Coming to Angelo State University as an international student has allowed me to fulfill that desire, but my journey across the Atlantic wasn’t quite as easy as it may seem.
I’ve learned that everybody gets intimidated when they have to face new things, whether that be starting college for the first time or studying abroad. Being scared is part of human nature and there is nothing bad about it. What is important is overcoming the fear of new experiences and not letting it stop you.
Here’s a personal account of some of my experiences as an international student.

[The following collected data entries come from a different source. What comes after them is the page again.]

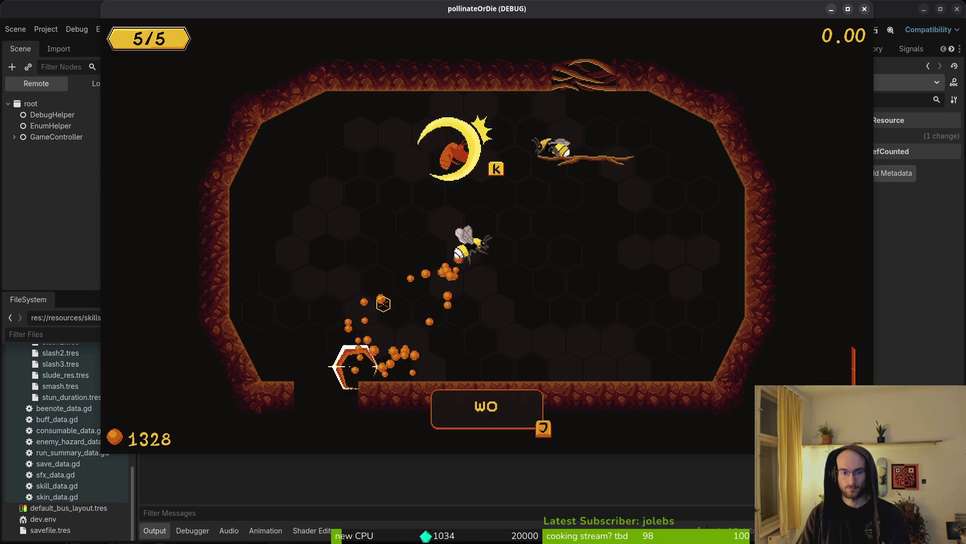
key(j)
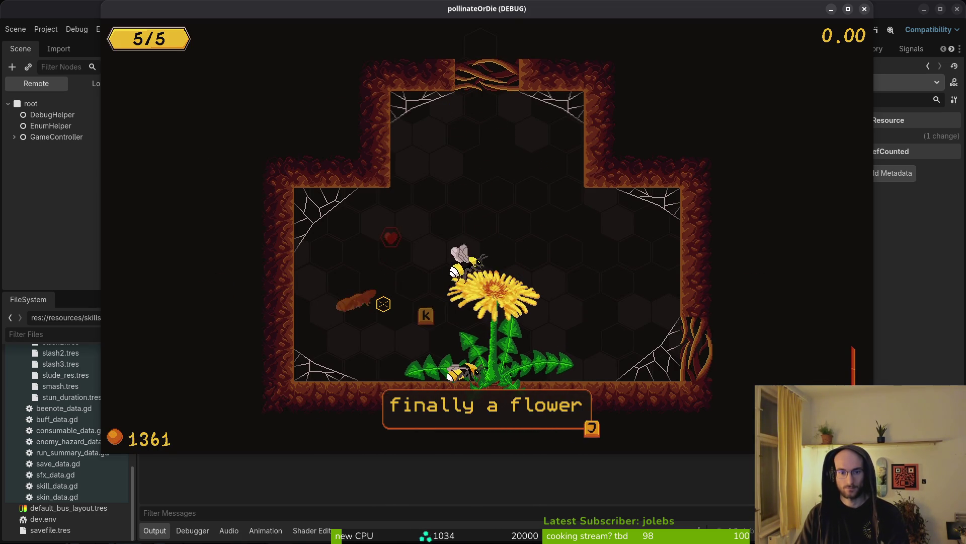
key(j)
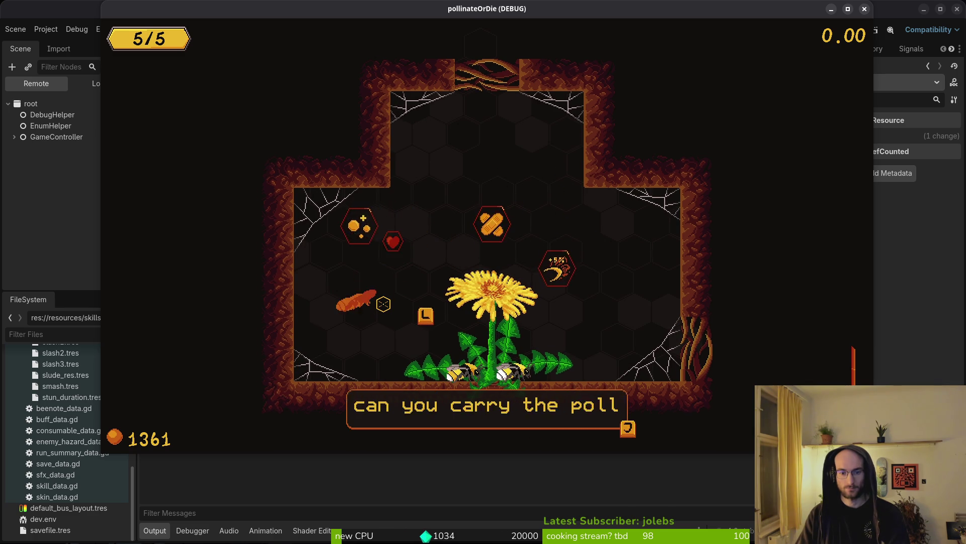
key(j)
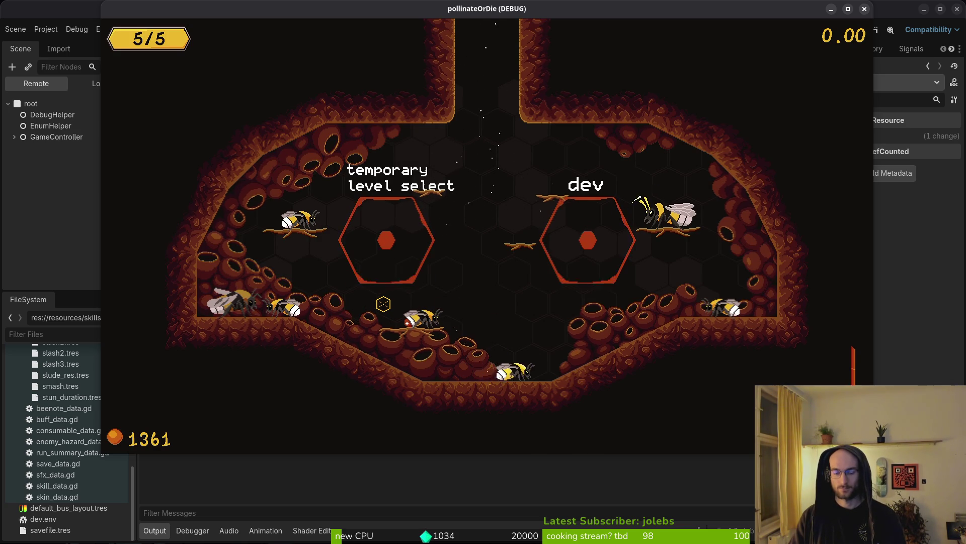
Quit to the main menu, close the game window and return to gate.gd in Vim
key(Escape)
key(Down)
key(Down)
key(Down)
key(Return)
key(Left)
key(Return)
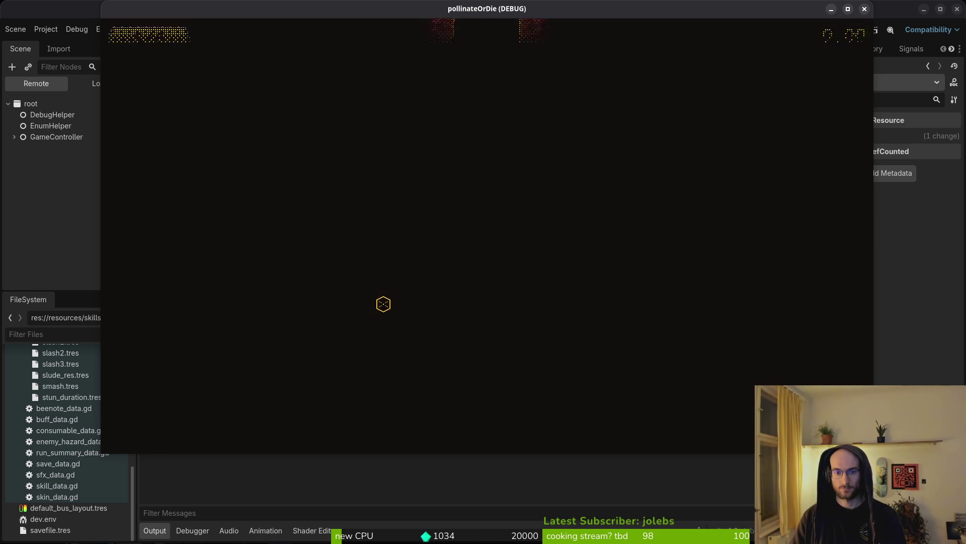
click(864, 8)
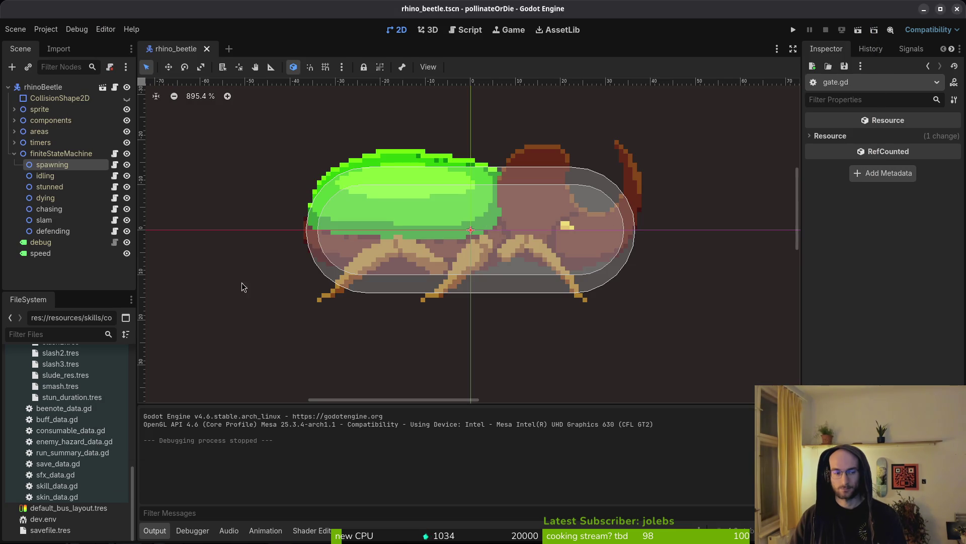
key(alt+Tab)
Save gate.gd, then review the changed files' diffs in tig, starting with hurt_component.gd
text(:wq)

You’ll see that some are processes that all international students experience, but others are unique to ASU.
Approval to Study Abroad
My series of challenges started one stormy day in January, when I had to take a very hard test of proficiency in English to demonstrate that I knew the language enough to be able survive college life in the U.S.
At that time I didn’t know that sometimes knowing English is not enough to understand proud rural Texans.
Later in May, I also had to reassure the U.S. embassy that I had never been convicted of a crime, had never been in prison and had never done all those nasty things I only ever saw on “Breaking Bad.” They believed I was innocent and I was relieved when I finally got my visa.
Prepping For My Arrival
I won’t lie: Before arriving here I was very scared. I wanted to live an adventure but when it was almost time to actually travel across the ocean this adventure seemed too big for me. I kept trying to find as much information as possible online so that I would be less frightened of what was ahead of me.
I remember I used Google Street View many times to see what the campus actually looked like. To my disappointment the tiny car that takes the photos of the streets didn’t actually go through the campus so, unfortunately, no pictures for me. This was not very reassuring.
My First Experiences on Campus
When I finally got here I found that I had nothing to be afraid of. ASU is definitely an international student-friendly environment. People are very welcoming and ready to help you in even the most basic things.
For example, the first morning I was here, my friend and I were starving and needed to have breakfast. We didn’t even know where the cafeteria was and, after wandering around campus for a while, we decided to stop by the Center for International Studies and ask for help. We felt almost embarrassed because asking “Do you know where we can have breakfast?” can sound kind of silly. On the contrary, they were happy to help us. They gave us a map, circled all the places within walking distance, and they almost walked with us to the doughnut place around the corner.
Our breakfast hunt followed my first night in my dorm room. I had forgotten to bring bed sheets, which was a huge oversight. Who knows how many people have slept on those mattresses previously? I didn’t even have a blanket or a pillow, but no way I was going to sleep on the floor after a 30-hour journey. So I just laid a big scarf on the mattress and used my bathrobe as a pillow. I can say for sure that was not the best night’s sleep of my life.
The first day of classes I got lost in the Porter Henderson Library trying to find the third floor. I was wandering inside the building, desperately looking for the stairs or the elevator. Even a ladder would have been fine. I absolutely didn’t want to be late for my first class. An angel in the form of a student descended from heaven and, seeing the look on my face, kindly explained to me that, strangely enough, you cannot access the third floor from inside the building. You have to go in from a separate stairwell or use the outside elevator.
In the end, everything worked out really well for me, and the adventure I wanted to live so badly turned out to be everything I wanted it to be. I’ve met a lot of friends from all over the world and I’ve had a lot of new experiences. A year ago I would have never thought that I would have tried rock climbing and kayaking, learned a little bit of Korean and built a whole website on my own.
And I still have a whole semester ahead of me so who knows what other opportunities will present themselves?